The film is going over familiar territory (following the myth of dressing-down a goddess): a beautiful woman becomes a beautiful widow as Italians are used by the Nazis as distraction in Northern Africa.

She is virtuous, proud, and beautiful.

Nature abhors the beautiful and the good as the widow, not a native of her husband’s village, suffers catcalls, the ubiquitous air sucking in as she walks, the false politeness elderly gropers…and the women are much worse.

Their hatred of her is from an even more complex part of the psyche. She is slighted at the market, gossip-mongered by the women, and even tried for being an adulteress. This film is such an interesting exploration of the competitive-for-men streak of women. It’s something that I think very few women are willing to admit they have (after all, in modern times, how does a woman need a man? How would it be worth fighting for? ).

The situation reaches an interesting head where with everyone believing her to be a prostitute, she ultimately (out of hunger) finds herself forced to comply.
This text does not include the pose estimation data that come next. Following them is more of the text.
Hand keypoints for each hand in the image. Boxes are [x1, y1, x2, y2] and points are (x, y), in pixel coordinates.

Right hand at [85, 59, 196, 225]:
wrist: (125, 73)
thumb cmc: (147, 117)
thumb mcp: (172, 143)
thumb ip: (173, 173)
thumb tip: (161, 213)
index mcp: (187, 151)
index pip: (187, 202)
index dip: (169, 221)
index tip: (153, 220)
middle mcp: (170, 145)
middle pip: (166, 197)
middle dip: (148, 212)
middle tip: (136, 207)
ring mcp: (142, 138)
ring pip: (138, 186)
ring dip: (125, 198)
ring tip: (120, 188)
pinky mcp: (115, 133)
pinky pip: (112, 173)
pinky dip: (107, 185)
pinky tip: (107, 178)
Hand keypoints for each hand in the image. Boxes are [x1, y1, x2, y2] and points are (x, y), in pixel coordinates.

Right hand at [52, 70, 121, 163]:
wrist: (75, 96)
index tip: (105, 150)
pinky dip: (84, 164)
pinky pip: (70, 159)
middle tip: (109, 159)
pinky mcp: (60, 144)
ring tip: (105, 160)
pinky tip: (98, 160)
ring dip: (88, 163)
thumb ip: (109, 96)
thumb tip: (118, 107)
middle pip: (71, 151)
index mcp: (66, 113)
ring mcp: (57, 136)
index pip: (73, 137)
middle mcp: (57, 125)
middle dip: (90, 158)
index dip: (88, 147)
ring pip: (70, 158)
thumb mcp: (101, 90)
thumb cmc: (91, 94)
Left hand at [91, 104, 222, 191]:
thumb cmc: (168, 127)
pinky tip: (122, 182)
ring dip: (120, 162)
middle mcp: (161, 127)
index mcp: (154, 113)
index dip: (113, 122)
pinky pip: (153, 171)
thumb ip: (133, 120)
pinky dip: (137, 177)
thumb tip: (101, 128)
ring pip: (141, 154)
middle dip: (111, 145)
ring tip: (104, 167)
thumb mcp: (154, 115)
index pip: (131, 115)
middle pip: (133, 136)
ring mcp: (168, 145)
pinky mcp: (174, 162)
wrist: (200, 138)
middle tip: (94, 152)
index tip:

Regrettably her compliance was with a few too many retreating Nazis, thus leading to a final dishonoring at the hands of the townswomen.

…and all this is recounted by an innocent adolescent, turning from a boy to a man, and seeing how foul the men are, how cold the women are, finds his sturm und drang rage boiling into blind frustration. This cold and dark part of the movie I described above, is bookended by our narrator’s blind and innocent love for her.

Ultimately, the film was very thought-provoking.

Contrary to Lars von Trier (whose films I absolutely hate), this tale of society’s damaging of virtuous characters came from a warmer place, a place where the characters were not cut-outs set up exclusively to create a grotesque scene whence von Trier could get his thanatoptic rocks off by killing / maiming / raping said virtuous characters.